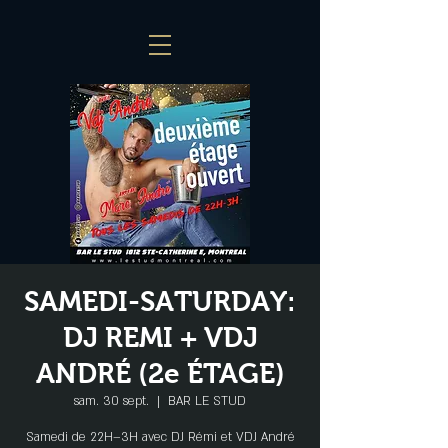
SAMEDI-SATURDAY:
DJ REMI + VDJ
ANDRÉ (2e ÉTAGE)
sam. 30 sept.
  |  
BAR LE STUD
Samedi de 22H–3H avec DJ Rémi et VDJ André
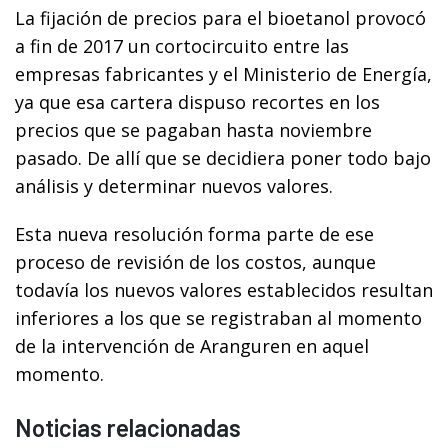
La fijación de precios para el bioetanol provocó
a fin de 2017 un cortocircuito entre las
empresas fabricantes y el Ministerio de Energía,
ya que esa cartera dispuso recortes en los
precios que se pagaban hasta noviembre
pasado. De allí que se decidiera poner todo bajo
análisis y determinar nuevos valores.
Esta nueva resolución forma parte de ese
proceso de revisión de los costos, aunque
todavía los nuevos valores establecidos resultan
inferiores a los que se registraban al momento
de la intervención de Aranguren en aquel
momento.
Noticias relacionadas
****************
* _What you are asked to do_:
Given the listing above, retype only the span of lines from the line with "BAR LE STUD" up to and including the line with "precios que se pagaban hasta noviembre", exactly as it stands and without pictures.

* _Answer box_:
BAR LE STUD
Samedi de 22H–3H avec DJ Rémi et VDJ André
La fijación de precios para el bioetanol provocó
a fin de 2017 un cortocircuito entre las
empresas fabricantes y el Ministerio de Energía,
ya que esa cartera dispuso recortes en los
precios que se pagaban hasta noviembre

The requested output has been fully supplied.